And Do I Need One?
I am often asked this question by customers and potential customers. There is much buzz around ceramic coatings and with so much of it on social media, the information is not always 100% reliable. This article provides clarity.
Ceramic Coating vs. Wax
Let’s start with the difference between a ceramic coating and wax. Simply put: if wax were makeup, a ceramic coating would be a tattoo. One looks nice, but is temporary, and the other looks nice too; however, it is permanent, or semi-permanent depending upon the longevity rating, which is covered next. Both provide protection and high levels of gloss.
How Ceramic Coatings are Rated
- 10h paint protection
- 9-year guarantee
- Matchless levels of gloss, surface slickness, swirl and chemical resistance
The first level of differentiation is between retail grade (DIY) and professional grade coatings. A retail grade coating typically sells for $30-50 per 35- or 50-ml bottle, whilst a professional grade coating costs upwards of $300 for the same size bottle.
Following those two categories, a ceramic coating is rated for its expected useful life. Here are the typical ratings:
- No rating
- 12 months
- 18-24 months
- 3 years
- 5 years
- 6 years
- 7 years
- 9 years
- 10 years, or Lifetime (The life of your ownership of your vehicle.)
What Are the Benefits?
- High Gloss
- Easy to keep clean
- UV protection of the paint
- Resistant to scratches
- Resistant to bird poop, bugs, and other contaminants
What Are the Risks?
The biggest risk is an improper installation. A coating requires leveling, which takes training and experience to do correctly. Poor leveling leads to high and low spots of the coating, which result in a permanent oily, rainbow appearance on the paint. Professional installers are not immune to high spots; however, they are trained on how to remove them correctly. Installing a coating on your own can result in an uneven appearance and will require heavy buffing to fix.
What Is It Made Of?
Silica oxide (quartz) and titanium oxide are the primary ingredients, that are suspended by liquid solvents in a glass bottle. Once applied to a surface, the solvents evaporate leaving the active ingredients, which must be leveled and buffed out. Silica is the gloss agent, and titanium provides hardness.
How Hard is It?
Coatings rate their hardness on the pencil hardness test scale, where 10h is the high range and 1h is the low. A clear coat is somewhere in the 3h – 4h range, while a ceramic coating is in the 9h to 10h range. This means that the ceramic coating is much tougher than the clear coat, which, by the way, is only about 1.4 mils thick. (The size of a human hair.)
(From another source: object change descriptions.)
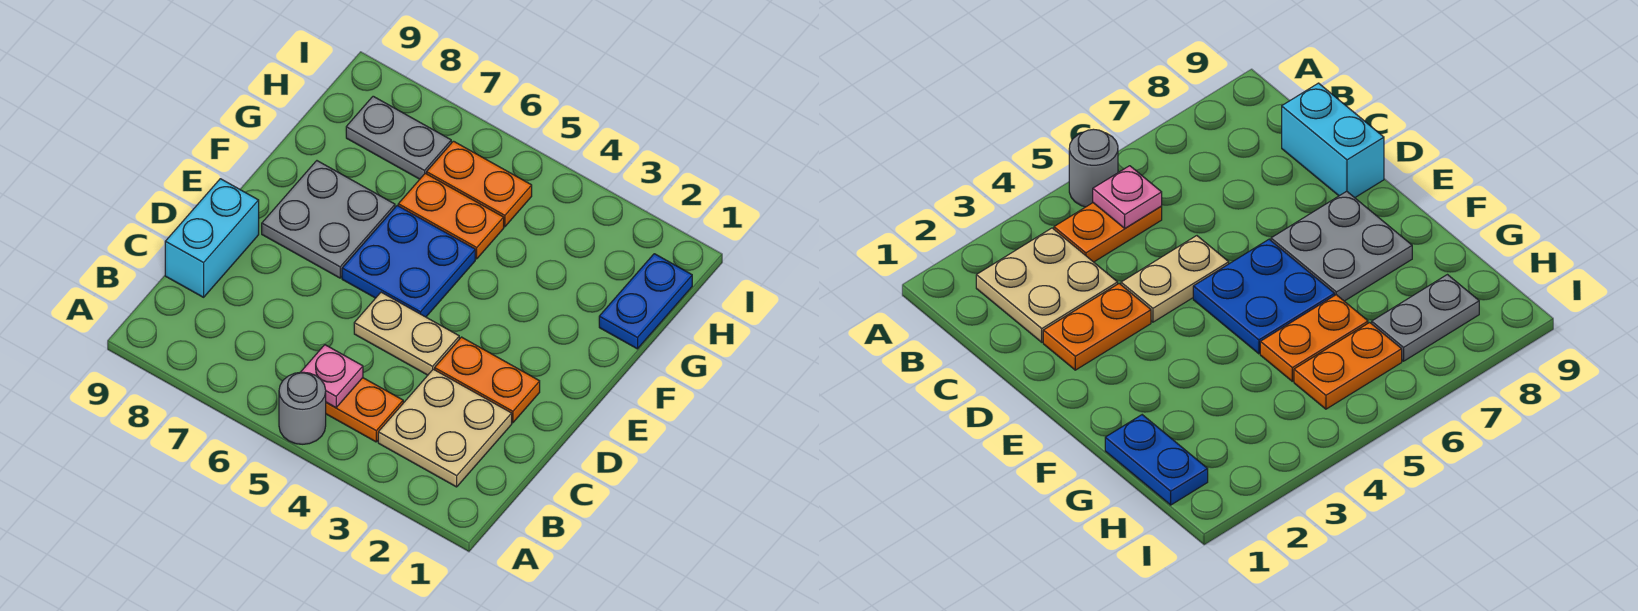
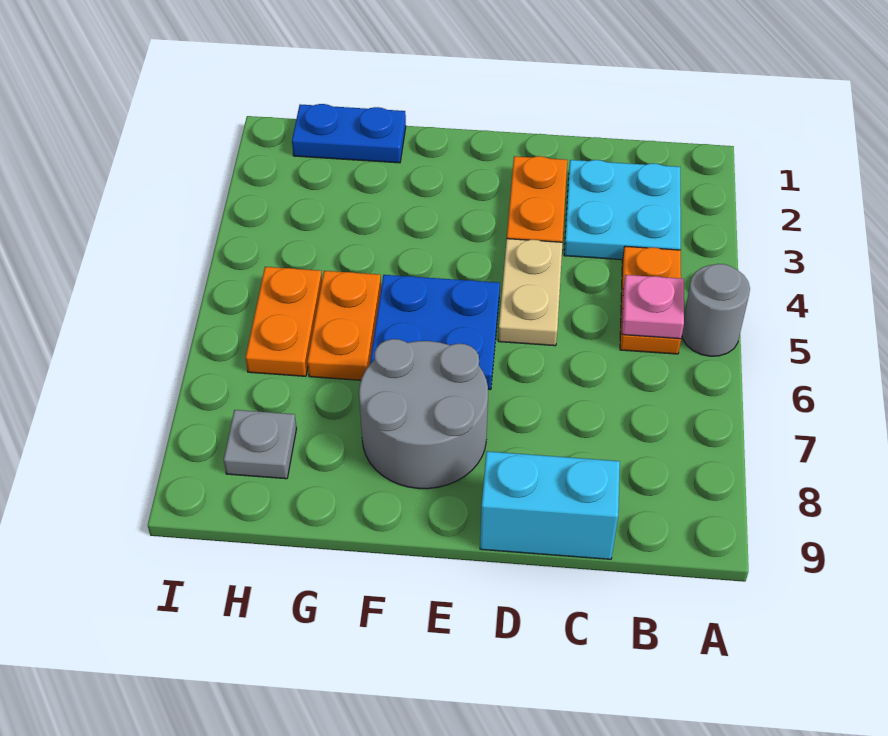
tan 2x2 plate [378,369,512,487] -> cyan 2x2 plate [564,160,681,260]
grey 2x2 plate [262,161,395,278] -> grey 2x2 round brick [359,339,488,489]
grey 1x2 plate [346,96,451,179] -> grey 1x1 plate [224,410,296,479]

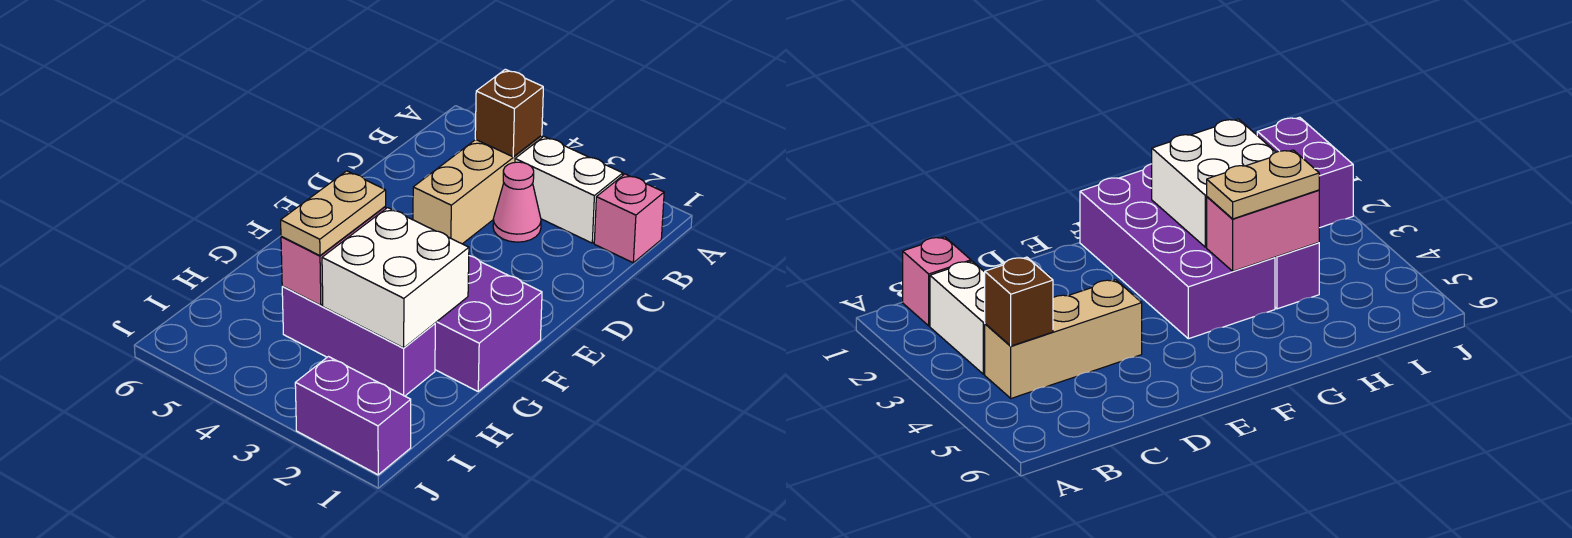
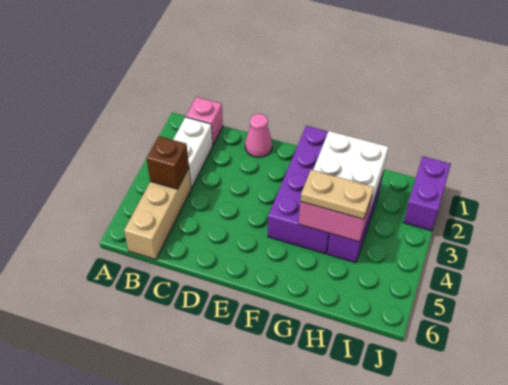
tan 1x3 brick [413,135,542,244] -> tan 1x3 brick turned to [124,168,191,260]
pink 1x1 cone [493,162,541,242] -> pink 1x1 cone moved to [245,114,272,157]

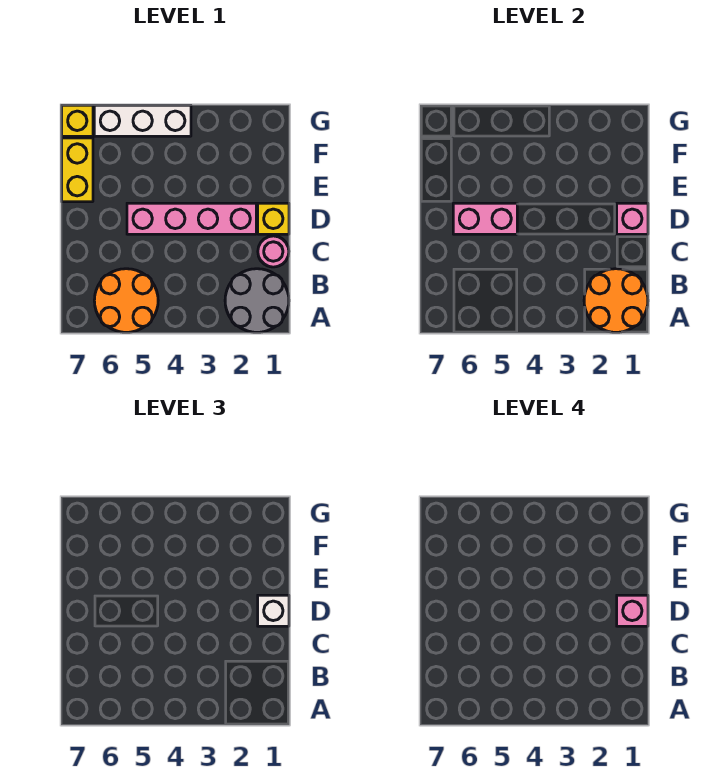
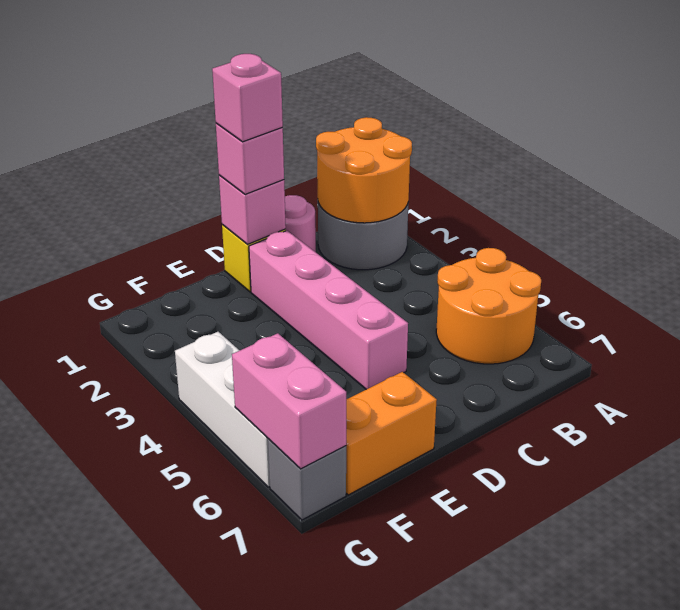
white 1x1 brick [258,595,289,626] -> pink 1x1 brick [216,123,284,194]
pink 1x2 brick [453,203,517,234] -> pink 1x2 brick moved to [232,333,346,469]
yellow 1x2 brick [62,138,93,202] -> orange 1x2 brick [346,372,437,495]
yellow 1x1 brick [62,105,93,136] -> grey 1x1 brick [268,439,346,520]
How Do I Clean My Vehicle After a Ceramic Coating?
It is best to avoid automatic car washes for a vehicle with a ceramic coating. Car washes use alkaline and acidic soaps that will harm the coating. Additionally, car washes leave micro scratches in the coating just like they do on the clear coat, except that the coating is more durable. Detailers call car washes, “car scratchers”, because of the damage they cause.
We provide training to our customers on the rinseless wash method. This requires no hose, but rather a spray bottle, special pH neutral soap, a microfiber wash mitt and a microfiber drying towel. It takes 10-20 minutes, on average, to clean a vehicle with a ceramic coating.
A ceramic coating is a long-lasting layer of protection for your vehicle’s paint. Like wax, the coating makes the vehicle glossy and easy to clean, and unlike wax, the coating lasts for years rather than weeks or a few months at best. For best results, consider having a professional install the ceramic coating to avoid high and low spots.